Abstract

In this paper, we study the motion of the free surface of a body of fluid over a variable bottom, in a long wave asymptotic regime. We focus on the two-dimensional case, assuming that the bottom of the fluid region can be described by a stationary random process β(x, ω) whose variations take place on short length scales and which are decorrelated on the length scale of the long waves. This is a question of homogenization theory in the scaling regime for the Boussinesq and Korteweg–de Vries equations.The analysis is performed from the point of view of perturbation theory for Hamiltonian partial differential equations (PDEs) with a small parameter, in the context of which we perform a careful analysis of the distributional convergence of stationary mixing random processes.
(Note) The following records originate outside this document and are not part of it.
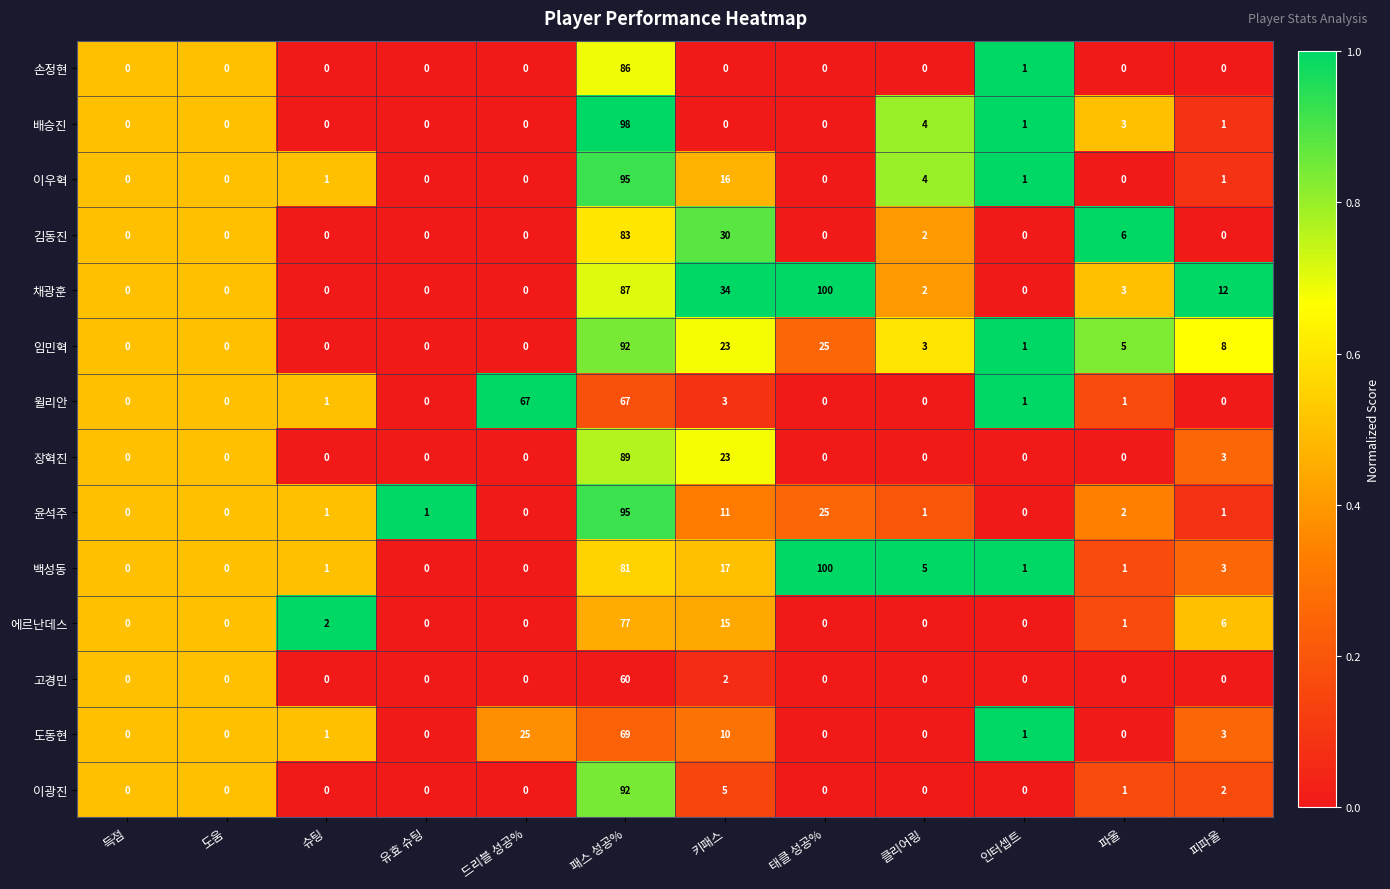

The value of 고경민 at 인터셉트 is -33. True or false?

False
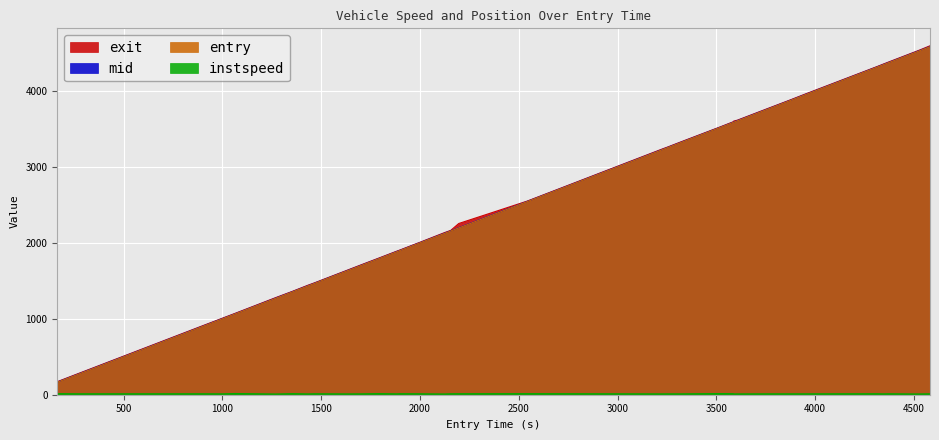

Which series has the largest range (max minus min)?

exit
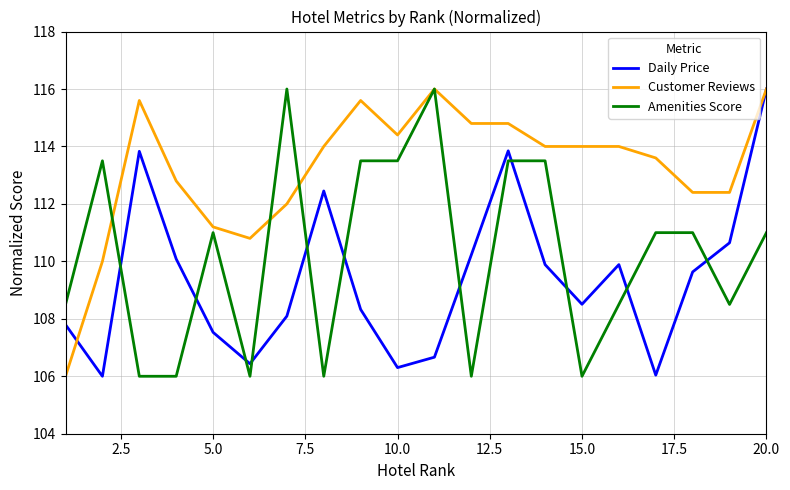

Which series has the largest total across all categories?

Customer Reviews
We show in particular that the problem does not fully homogenize, and that the random effects are as important as dispersive and nonlinear phenomena in the scaling regime that is studied. Our principal result is the derivation of effective equations for surface water waves in the long wave small amplitude regime, and a consistency analysis of these equations, which are not necessarily Hamiltonian PDEs. In this analysis we compute the effects of random modulation of solutions, and give an explicit expression for the scattered component of the solution due to waves interacting with the random bottom. We show that the resulting influence of the random topography is expressed in terms of a canonical process, which is equivalent to a white noise through Donsker's invariance principle, with one free parameter being the variance of the random process.